The difference between a Deepfake and a Deep Video Portrait (DVP, for brevity’s sake) lies in two key distinctions:
- The output video from a DVP does not replace the face, only manipulates the features
- The source for a DVP originates from a live-action actor, not from individual photographs.
DVP is not face swapping. It is facial manipulation. Video puppetry.
The linked video earlier in this article showing Obama talking about fake videos is an example of a DVP, not a deepfake. There is an actor whose face is mapped, and, because you are not replacing the target face but only making the target face move, the result can be even more believable than a photo-based deepfake.
DVP creators can do things like make the target blink, open the mouth, raise the eyebrows, and turn the head side to side based on the source actor’s movements. Deepfakes, on the other hand, cannot really stray from the original video’s movements. This is why a DVP is more believable than a deepfake.
This example explains more in-depth about how this “face capture and reenactment” technology works:
A Snapchat or Instagram filter mask is a DVP, not a Deepfake. This is because it’s you (the target doesn’t change faces), but your face has been mapped and the app simply overlays something over your own face:
Voice Fakes and Deep Video Portraits
There is another type of fake content that has recently become better and more available — voice generation.
At the Adobe Max Creativity Conference in 2016, Adobe demonstrated VoCo: an audio suite that can help users make people say whatever they want. Think of text-to-speech, but based on someone’s real voice.
According to the company, 20 minutes of listening input can allow VoCo to output a realistic vocal track that sounds like the source. The output is generated via the computer running the software.
Adobe VoCo hasn’t really been heard from since 2016, perhaps after privacy and identity concerns were raised. It was presented at an “ideas forum,” not announced as a new product. This generated interest, excitement, and discussion, but offered no specific expectation of release.
Now that the idea and the technology exist, so naturally, other companies have released their own version of voice-generating technology. Lyrebird has released a service which generates a “vocal avatar” for you based on only 30 sentences of input speech (versus the approximate 20 minutes of data needed for VoCo).

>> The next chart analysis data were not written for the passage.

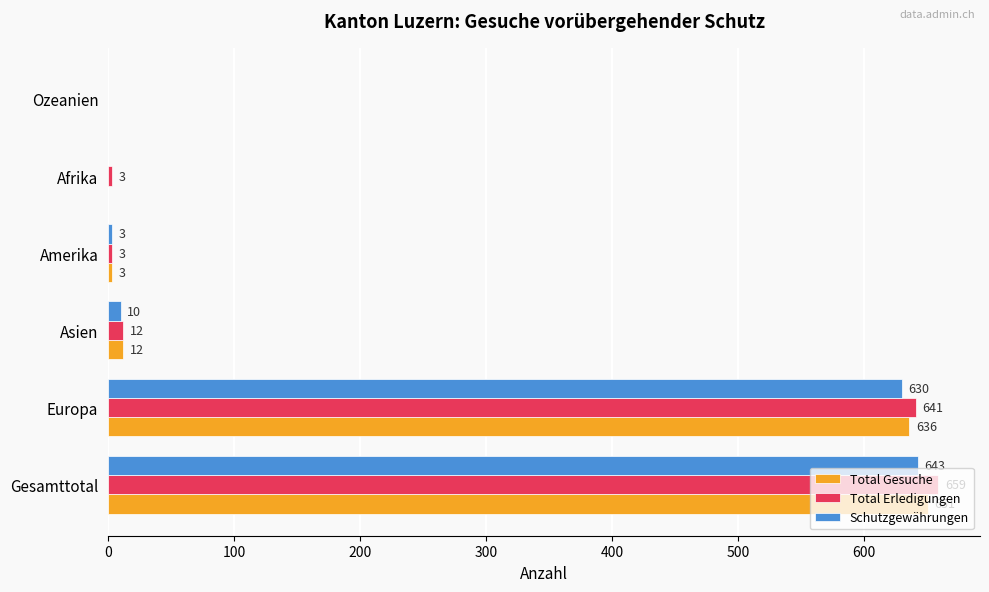

What is the sum of the Total Erledigungen values at Afrika and Europa?

644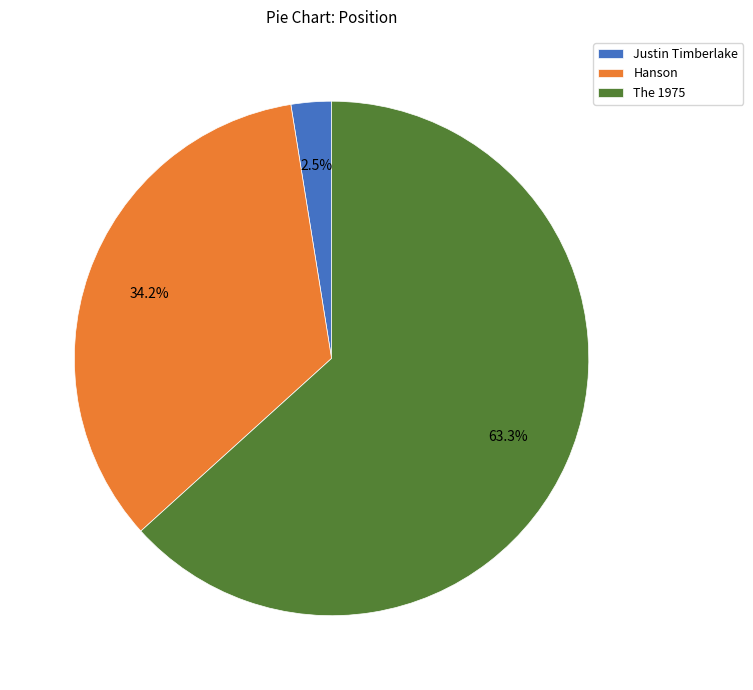

Is the sum of Justin Timberlake and The 1975 greater than half?

Yes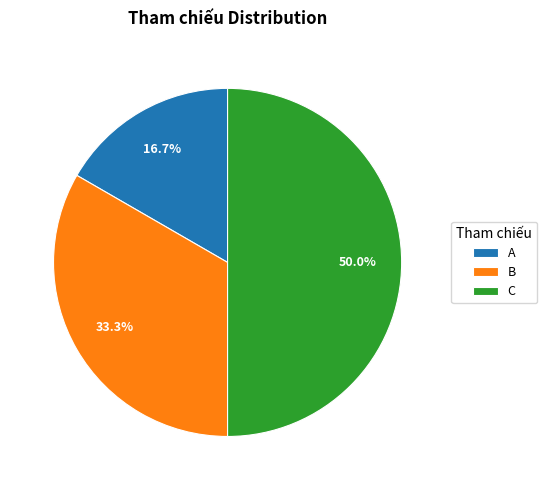

Does B represent more than half of the total?

No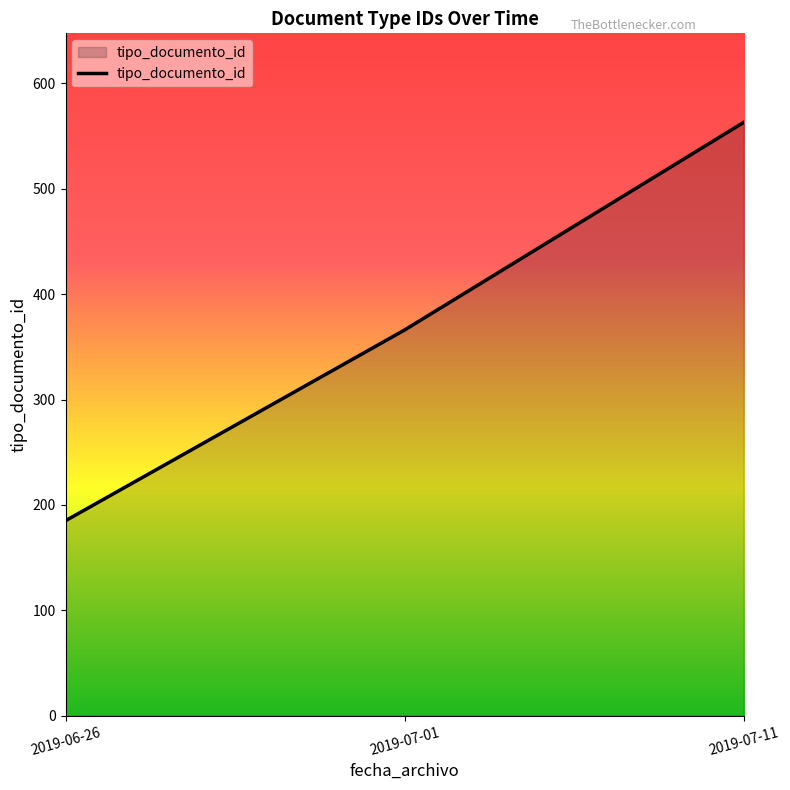

What is the average value?

371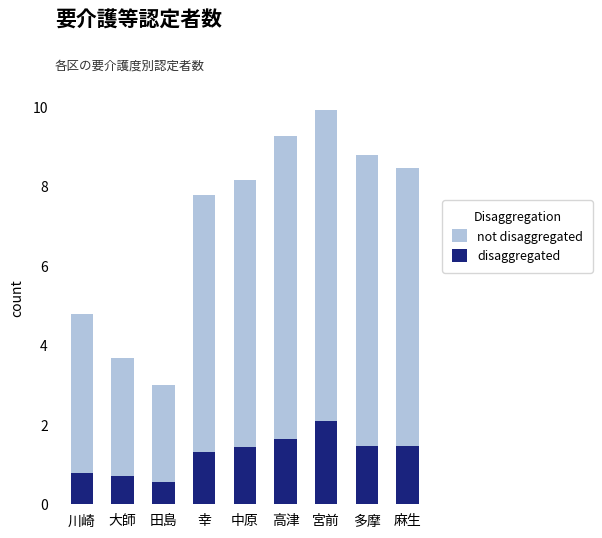

Where does the disaggregated series first go above 1?

幸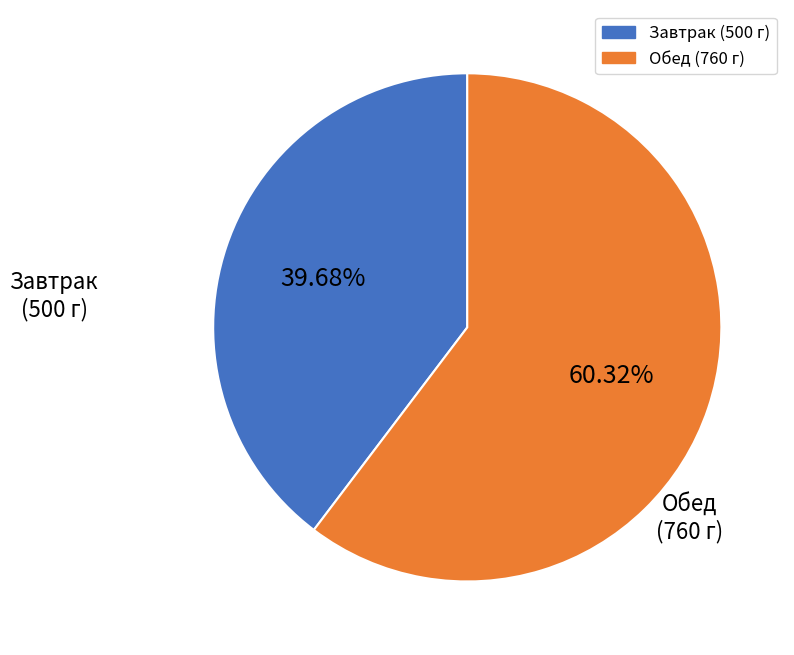

How many slices are in this pie chart?

2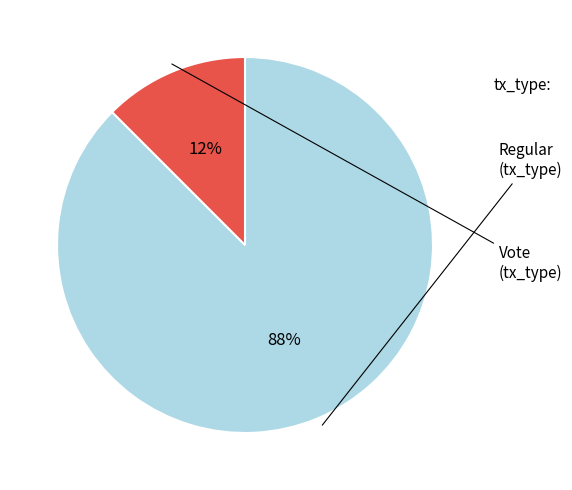

To the nearest percent, what is the average slice percentage?

50%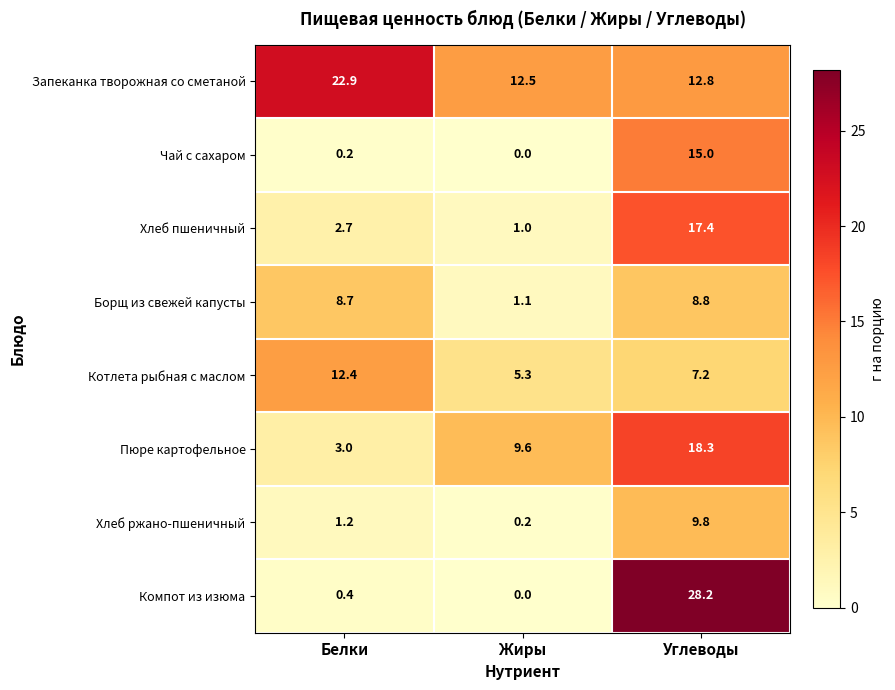

True or false: Чай с сахаром has a value of 25.8 at Углеводы.

False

Whereas VoCo required local computing resources to generate its output, Lyrebird uses scalable cloud resources, making output generation significantly faster. Lyrebird also requires 30 specific sentences, versus 20 minutes of basic speech patterns, which could curtail spoofing and other vulnerabilities.
Combined with a DVP, a voice fake can increase believability. This is because you’re not listening to an impression of someone, which could give away the fakeness, but rather hearing a much closer representation based on the target person’s own voice.
FaceSwap is an app that lets you essentially combine the face swapping of a Deepfake, but in real-time, with your own expressions puppeteering the other person’s face. It combines Deepfake and DVP.
These technologies will continue to improve. Although many uses are fun and whimsical, the effect this technology will have is significant.
Deepfakes and DVPs will without question have wide-ranging impacts on our views of reality, trust, and privacy. However, a discussion of the ethics, issues, and societal impacts (good and bad) is well beyond the scope of this article.
For now, the only solution is to (continue to) be skeptical of all that you see and hear.